Task goal: From the entries below, report only the number of lines that contain the word "cultural".

Provided data:

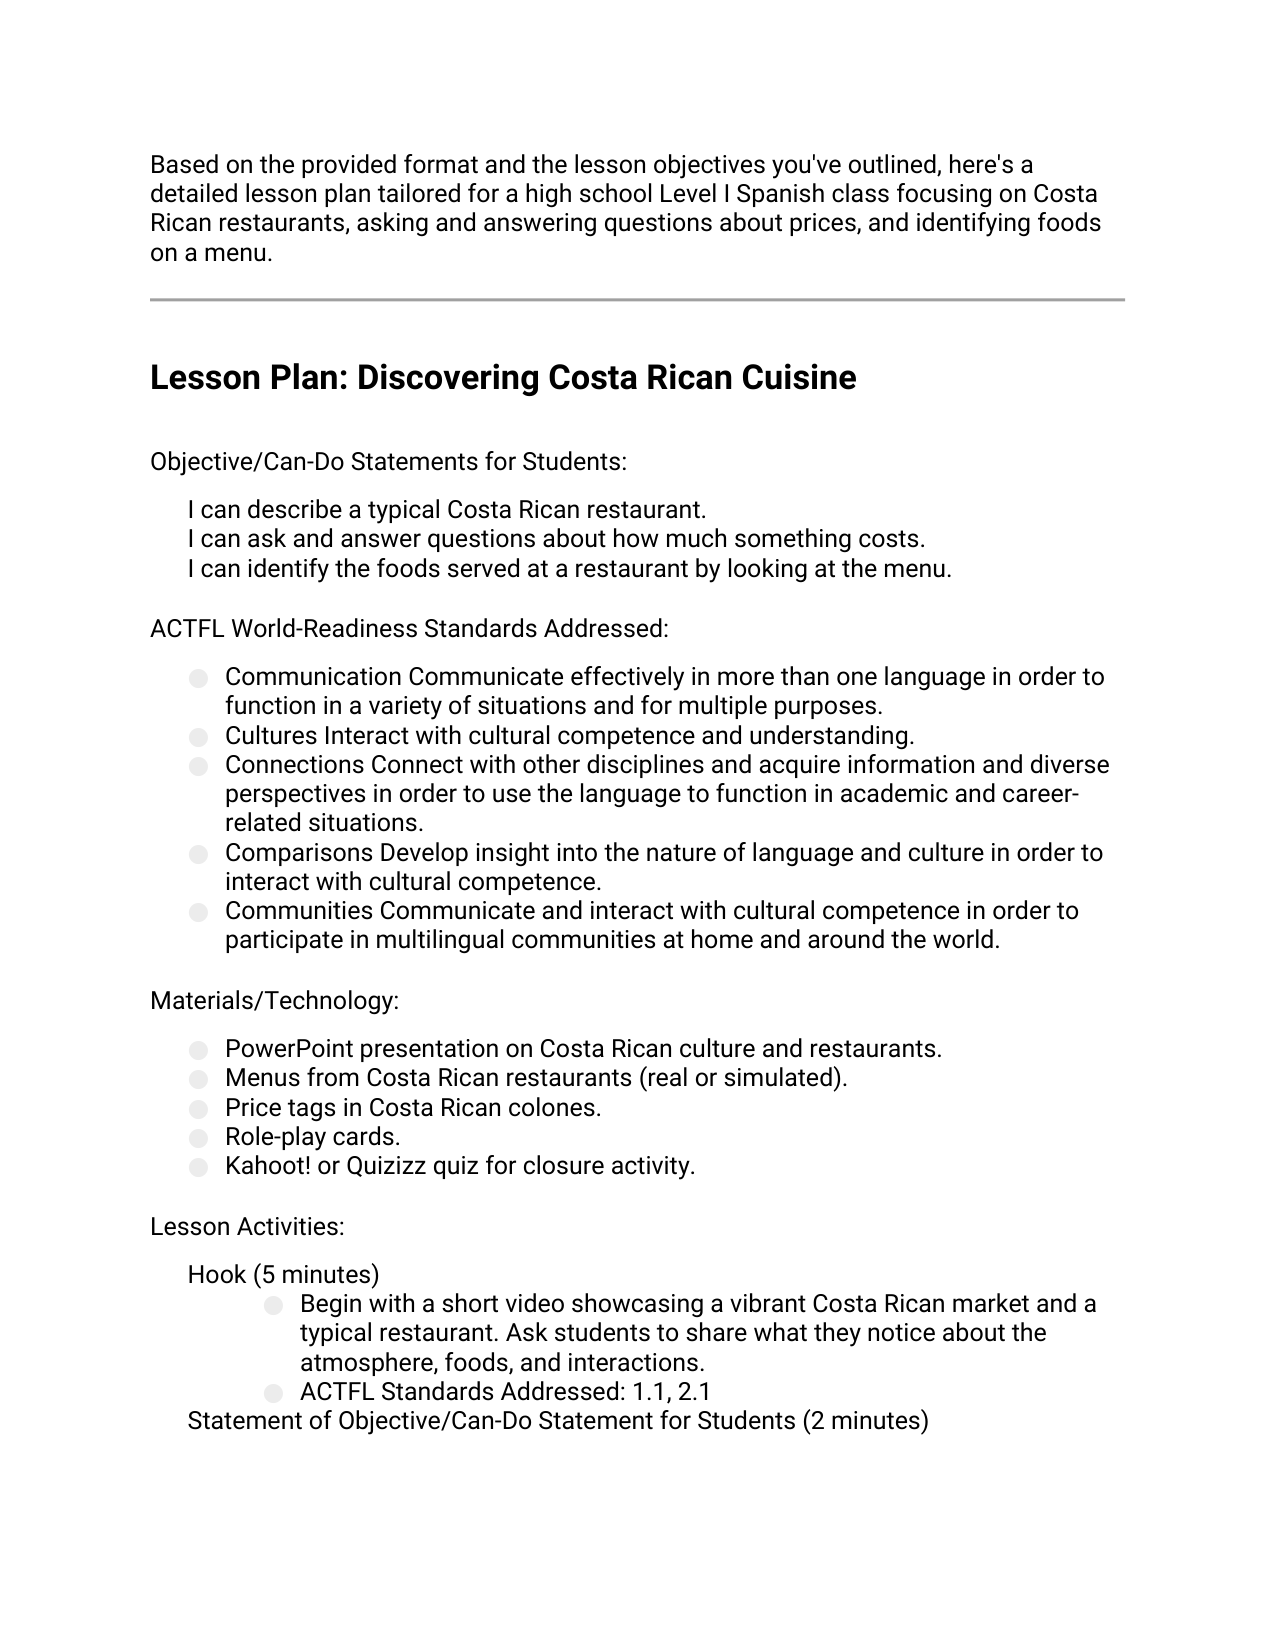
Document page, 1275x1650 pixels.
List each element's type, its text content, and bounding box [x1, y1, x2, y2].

subtitle Lesson Activities: [150, 1212, 1125, 1241]
list Statement of Objective/Can-Do Statement for Students (2 minutes) [187, 1406, 1125, 1436]
subtitle Lesson Plan: Discovering Costa Rican Cuisine [150, 358, 1125, 398]
list I can identify the foods served at a restaurant by looking at the menu. [187, 554, 1125, 583]
list Kahoot! or Quizizz quiz for closure activity. [187, 1151, 1125, 1181]
list Menus from Costa Rican restaurants (real or simulated). [187, 1063, 1125, 1093]
list I can ask and answer questions about how much something costs. [187, 524, 1125, 554]
list ACTFL Standards Addressed: 1.1, 2.1 [262, 1377, 1125, 1406]
subtitle ACTFL World-Readiness Standards Addressed: [150, 614, 1125, 643]
list Cultures Interact with cultural competence and understanding. [187, 721, 1125, 750]
list Comparisons Develop insight into the nature of language and culture in order to interact with cultural competence. [187, 838, 1125, 896]
list PowerPoint presentation on Costa Rican culture and restaurants. [187, 1034, 1125, 1063]
text Based on the provided format and the lesson objectives you've outlined, here's a detailed lesson plan tailored for a high school Level I Spanish class focusing on Costa Rican restaurants, asking and answering questions about prices, and identifying foods on a menu. [150, 150, 1125, 267]
list Communication Communicate effectively in more than one language in order to function in a variety of situations and for multiple purposes. [187, 662, 1125, 721]
subtitle Materials/Technology: [150, 986, 1125, 1016]
list Connections Connect with other disciplines and acquire information and diverse perspectives in order to use the language to function in academic and career-related situations. [187, 750, 1125, 838]
list Begin with a short video showcasing a vibrant Costa Rican market and a typical restaurant. Ask students to share what they notice about the atmosphere, foods, and interactions. [262, 1289, 1125, 1377]
list Price tags in Costa Rican colones. [187, 1093, 1125, 1122]
list Role-play cards. [187, 1122, 1125, 1151]
list Communities Communicate and interact with cultural competence in order to participate in multilingual communities at home and around the world. [187, 896, 1125, 955]
list I can describe a typical Costa Rican restaurant. [187, 495, 1125, 524]
subtitle Objective/Can-Do Statements for Students: [150, 447, 1125, 476]
list Hook (5 minutes) [187, 1260, 1125, 1289]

Result: 3